# [EXERCISE]
Turn every line of the entries below into a numbered list, leaving out any blank lines.
** START OF DATA TO USE **
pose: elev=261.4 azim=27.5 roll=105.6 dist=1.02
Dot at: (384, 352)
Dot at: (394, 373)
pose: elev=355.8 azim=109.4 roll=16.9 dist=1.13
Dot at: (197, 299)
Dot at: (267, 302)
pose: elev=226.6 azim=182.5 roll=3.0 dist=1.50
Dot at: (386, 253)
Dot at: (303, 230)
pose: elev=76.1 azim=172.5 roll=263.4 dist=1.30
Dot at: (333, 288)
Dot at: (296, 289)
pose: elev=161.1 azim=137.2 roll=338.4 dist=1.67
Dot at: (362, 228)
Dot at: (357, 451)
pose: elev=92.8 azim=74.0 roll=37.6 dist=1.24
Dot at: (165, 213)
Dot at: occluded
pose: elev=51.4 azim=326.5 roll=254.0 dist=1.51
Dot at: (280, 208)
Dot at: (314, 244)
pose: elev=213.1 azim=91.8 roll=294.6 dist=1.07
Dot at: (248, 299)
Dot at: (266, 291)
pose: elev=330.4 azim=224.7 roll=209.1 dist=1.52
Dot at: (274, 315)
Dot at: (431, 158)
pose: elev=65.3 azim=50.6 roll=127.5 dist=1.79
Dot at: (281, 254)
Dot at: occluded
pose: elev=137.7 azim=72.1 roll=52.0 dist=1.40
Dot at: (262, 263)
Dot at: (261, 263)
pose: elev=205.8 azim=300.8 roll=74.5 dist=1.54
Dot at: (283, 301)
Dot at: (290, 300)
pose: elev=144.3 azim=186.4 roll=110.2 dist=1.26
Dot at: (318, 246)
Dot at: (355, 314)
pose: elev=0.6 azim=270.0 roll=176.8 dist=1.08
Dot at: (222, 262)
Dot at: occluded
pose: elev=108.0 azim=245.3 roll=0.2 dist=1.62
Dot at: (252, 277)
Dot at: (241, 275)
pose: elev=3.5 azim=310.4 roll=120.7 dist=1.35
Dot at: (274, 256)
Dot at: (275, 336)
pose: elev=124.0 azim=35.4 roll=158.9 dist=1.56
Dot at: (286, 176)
** END OF DATA TO USE **
# [FULL OUTPUT]
1. pose: elev=261.4 azim=27.5 roll=105.6 dist=1.02
2. Dot at: (384, 352)
3. Dot at: (394, 373)
4. pose: elev=355.8 azim=109.4 roll=16.9 dist=1.13
5. Dot at: (197, 299)
6. Dot at: (267, 302)
7. pose: elev=226.6 azim=182.5 roll=3.0 dist=1.50
8. Dot at: (386, 253)
9. Dot at: (303, 230)
10. pose: elev=76.1 azim=172.5 roll=263.4 dist=1.30
11. Dot at: (333, 288)
12. Dot at: (296, 289)
13. pose: elev=161.1 azim=137.2 roll=338.4 dist=1.67
14. Dot at: (362, 228)
15. Dot at: (357, 451)
16. pose: elev=92.8 azim=74.0 roll=37.6 dist=1.24
17. Dot at: (165, 213)
18. Dot at: occluded
19. pose: elev=51.4 azim=326.5 roll=254.0 dist=1.51
20. Dot at: (280, 208)
21. Dot at: (314, 244)
22. pose: elev=213.1 azim=91.8 roll=294.6 dist=1.07
23. Dot at: (248, 299)
24. Dot at: (266, 291)
25. pose: elev=330.4 azim=224.7 roll=209.1 dist=1.52
26. Dot at: (274, 315)
27. Dot at: (431, 158)
28. pose: elev=65.3 azim=50.6 roll=127.5 dist=1.79
29. Dot at: (281, 254)
30. Dot at: occluded
31. pose: elev=137.7 azim=72.1 roll=52.0 dist=1.40
32. Dot at: (262, 263)
33. Dot at: (261, 263)
34. pose: elev=205.8 azim=300.8 roll=74.5 dist=1.54
35. Dot at: (283, 301)
36. Dot at: (290, 300)
37. pose: elev=144.3 azim=186.4 roll=110.2 dist=1.26
38. Dot at: (318, 246)
39. Dot at: (355, 314)
40. pose: elev=0.6 azim=270.0 roll=176.8 dist=1.08
41. Dot at: (222, 262)
42. Dot at: occluded
43. pose: elev=108.0 azim=245.3 roll=0.2 dist=1.62
44. Dot at: (252, 277)
45. Dot at: (241, 275)
46. pose: elev=3.5 azim=310.4 roll=120.7 dist=1.35
47. Dot at: (274, 256)
48. Dot at: (275, 336)
49. pose: elev=124.0 azim=35.4 roll=158.9 dist=1.56
50. Dot at: (286, 176)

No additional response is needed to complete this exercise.